─── EXERCISE TEXT
Businesses which are required to - but refuse to - enforce vaccine passes could face fines of up to $15,000.
The Government announced new details today around vaccine mandates for businesses under the new traffic light system from December 3.
It includes a tool outlining legal criteria which must be met before a business can require its workers to be vaccinated.
Workers covered by the My Vaccine Pass mandate will need to have their first dose by December 3 - 10 days' time - and be fully vaccinated by January 17.
Legislation enabling the entire new traffic light and vaccine mandate system will be introduced today under urgency, but with recess next week it leaves just two days for it to be debated and no public submissions- a process Opposition MPs have slammed as "shambolic and repugnant".
Workplace Relations and Safety Minister Michael Wood announced a tool today to help clarify what work should be covered by vaccinated workers and for assessing when it is reasonable to require vaccination for other work.
It builds on guidance from WorkSafe, public health agencies, Business New Zealand and the Council of Trade Unions.
The four criteria, at least three of which must be met, include: the size of the work space, how close people are to others, how long they are near to others, and whether they provide services to people vulnerable to Covid-19.
Fines for businesses that do not enforce vaccine passes are being increased to $12,000 for a company, or $15,000 for a court-imposed fine for a company.
The process wouldn't override risk assessments already done under the existing health and safety guidelines, Wood said.
"Businesses can choose which one they use, and any assessments done to date remain valid."
Legislation allowing the vaccination assessment tool to be created, as well as introducing four weeks' paid notice of termination and paid time off to get vaccinated, will be passed under urgency this week, Wood said.
"This legislation will come into effect the day after it is passed. The assessment tool will then be available for businesses to use once regulations are made in mid-December under the amended law."
The process has come under criticism from Opposition MPs, with National's Covid-19 spokesman Chris Bishop saying the Government had been too slow to develop the passes needed for the framework and had not even introduced legislation for it yet.
Bishop said the legislation would be introduced today "under urgency", but the Opposition still had not even seen it.
With Parliament not sitting in the week starting November 29, the bill will have to be passed through all stages this week for the legislation to take effect in early December, Bishop said
"This is a truly shambolic and repugnant way to make law that will affect every New Zealander.
"To say the legislation is significant is an understatement. It will potentially affect the lives of every New Zealander, both vaccinated and unvaccinated, along with businesses both small and large.
──────
─── ENTRIES SHOWN
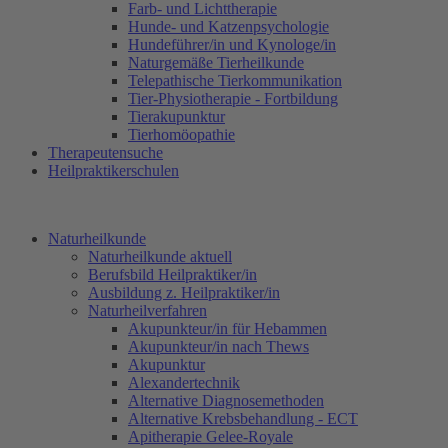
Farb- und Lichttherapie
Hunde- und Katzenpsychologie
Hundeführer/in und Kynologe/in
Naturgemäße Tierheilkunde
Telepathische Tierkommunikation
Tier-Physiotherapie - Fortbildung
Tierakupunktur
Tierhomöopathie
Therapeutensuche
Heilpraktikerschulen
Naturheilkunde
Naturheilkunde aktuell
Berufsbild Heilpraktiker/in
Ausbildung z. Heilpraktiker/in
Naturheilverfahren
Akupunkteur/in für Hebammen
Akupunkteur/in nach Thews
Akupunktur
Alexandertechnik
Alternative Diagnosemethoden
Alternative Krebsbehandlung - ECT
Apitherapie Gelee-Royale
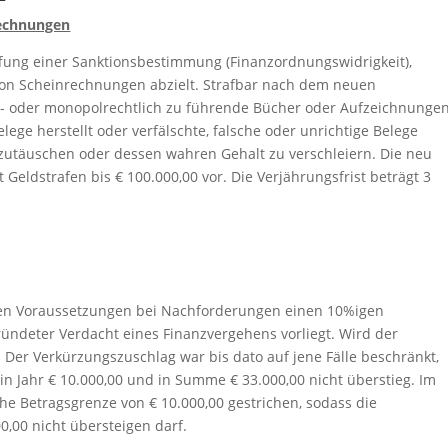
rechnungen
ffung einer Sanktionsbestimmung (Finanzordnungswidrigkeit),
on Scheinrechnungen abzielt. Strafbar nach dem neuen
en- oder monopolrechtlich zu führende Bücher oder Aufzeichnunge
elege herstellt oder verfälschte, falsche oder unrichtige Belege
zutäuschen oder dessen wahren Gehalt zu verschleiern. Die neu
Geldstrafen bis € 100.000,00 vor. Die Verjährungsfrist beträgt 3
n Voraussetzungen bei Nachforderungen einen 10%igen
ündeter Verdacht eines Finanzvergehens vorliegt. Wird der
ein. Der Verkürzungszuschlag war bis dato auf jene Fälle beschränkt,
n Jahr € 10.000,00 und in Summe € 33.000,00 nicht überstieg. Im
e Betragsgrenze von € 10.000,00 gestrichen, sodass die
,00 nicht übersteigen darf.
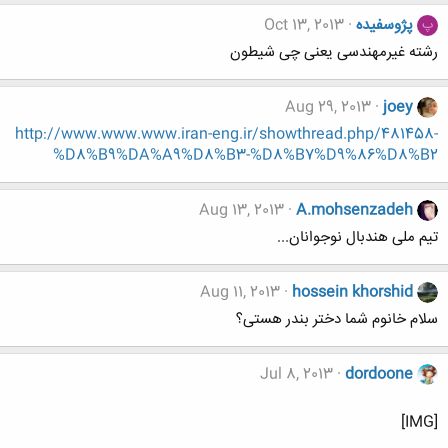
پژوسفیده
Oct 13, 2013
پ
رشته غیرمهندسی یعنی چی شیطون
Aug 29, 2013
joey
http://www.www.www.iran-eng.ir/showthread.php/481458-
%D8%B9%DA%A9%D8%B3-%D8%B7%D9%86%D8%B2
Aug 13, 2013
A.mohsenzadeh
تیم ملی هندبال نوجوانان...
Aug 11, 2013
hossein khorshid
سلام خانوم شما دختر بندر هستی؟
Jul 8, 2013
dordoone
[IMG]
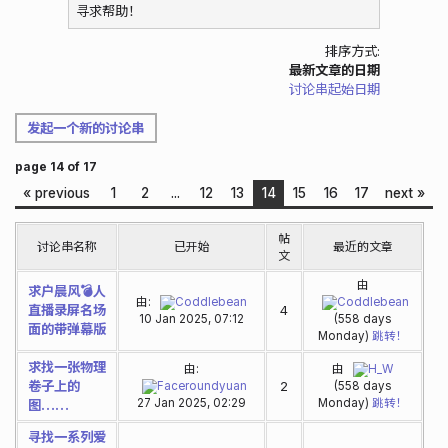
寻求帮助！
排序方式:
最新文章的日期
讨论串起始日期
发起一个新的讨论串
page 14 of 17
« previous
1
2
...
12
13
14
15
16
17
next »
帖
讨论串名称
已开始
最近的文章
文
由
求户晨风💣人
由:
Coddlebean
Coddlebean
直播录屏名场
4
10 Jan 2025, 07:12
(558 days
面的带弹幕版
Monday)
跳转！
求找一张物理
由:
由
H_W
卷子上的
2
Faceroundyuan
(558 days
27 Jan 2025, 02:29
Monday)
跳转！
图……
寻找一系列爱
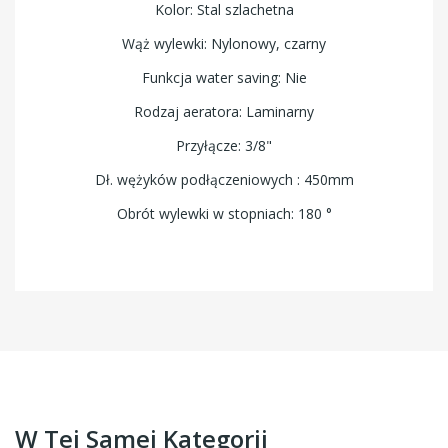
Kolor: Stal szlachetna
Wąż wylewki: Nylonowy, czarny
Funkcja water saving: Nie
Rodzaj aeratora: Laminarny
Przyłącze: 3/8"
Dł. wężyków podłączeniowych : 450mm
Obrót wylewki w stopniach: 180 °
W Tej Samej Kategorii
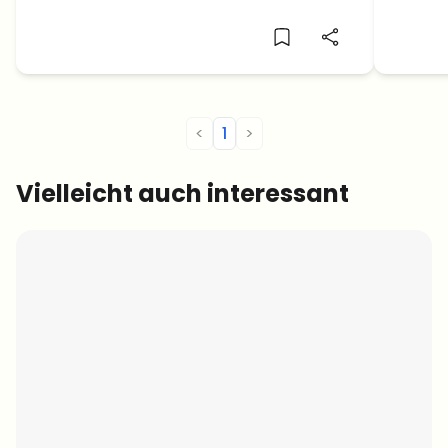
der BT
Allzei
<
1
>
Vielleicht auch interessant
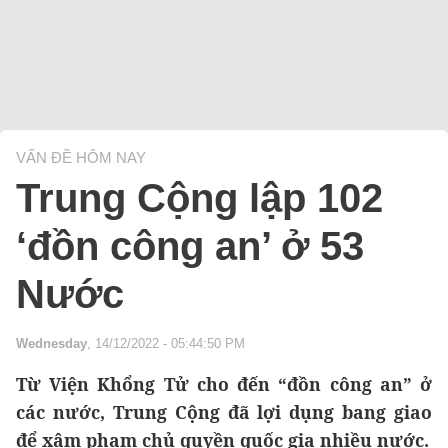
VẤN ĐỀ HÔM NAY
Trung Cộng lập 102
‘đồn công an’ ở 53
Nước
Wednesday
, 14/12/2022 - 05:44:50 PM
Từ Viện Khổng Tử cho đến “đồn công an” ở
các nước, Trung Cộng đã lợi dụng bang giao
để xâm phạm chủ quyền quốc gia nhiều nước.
──────
TASK GOAL: Carry on the article about vaccine pass mandates for New Zealand businesses, starting after its last sentence.

WRITTEN ANSWER:
"The traffic light framework will impact every Kiwi, during summer and beyond."
Act Party leader David Seymour said while there were some parts of the legislation they supported, their were many areas of concern.
For example a worker could take four weeks' paid leave and then return once they'd been vaccinated.
"The Government has given itself sweeping ability to make laws by dictate. It will rush them through under urgency tonight – but not that urgently.
"The Government has timed the legislation to be in Parliament after the 6pm news. They want to minimise public scrutiny by debating this law at night."
He also criticised the timing: "The Government has had nine months to prepare. Now it's giving employers 10 days to keep records, do health and safety assessments and put health and safety processes in place."
Wood said while there were only two days to have the legislation scrutinised, the concept of the new framework had been in public domain for several weeks now.
Wood said requiring staff to be vaccinated was "common sense" and would give confidence to customers who were vaccinated and means the business will be less likely to be affected by cases.
The requirement had been tested and had received broad support, including from religious communities, Wood said.
"Everyone wants to keep their staff, customers and congregations safe.
"This requirement to be vaccinated applies to hospitality, events, gatherings, close contact businesses and gyms."
To continue doing work in these areas, workers will need to have their first vaccination by the day that the Covid-19 Protection Framework comes into effect, which will be Friday, December 3.
These workers will need to be fully vaccinated by January 17, 2022, to continue doing that work.
Prime Minister Jacinda Ardern said around the timing of the legislation there had been "many legal processes" to work through and it had happened as quickly as possible.
Ardern yesterday announced New Zealand will move to the traffic light system on December 3, a framework that focuses heavily on vaccine passes.
Auckland, still experiencing a significant outbreak, will go straight into the top red setting, while the rest of the country's fate will be determined by Cabinet next Monday - a decision largely to weigh on where vaccination rates stand.
Auckland will also see a trial run of the new vaccination pass system from Thursday at hairdressers.
Seymour said the December 3 "Freedom Day" should have been announced earlier, and questioned if it was delayed by not having the vaccine pass ready.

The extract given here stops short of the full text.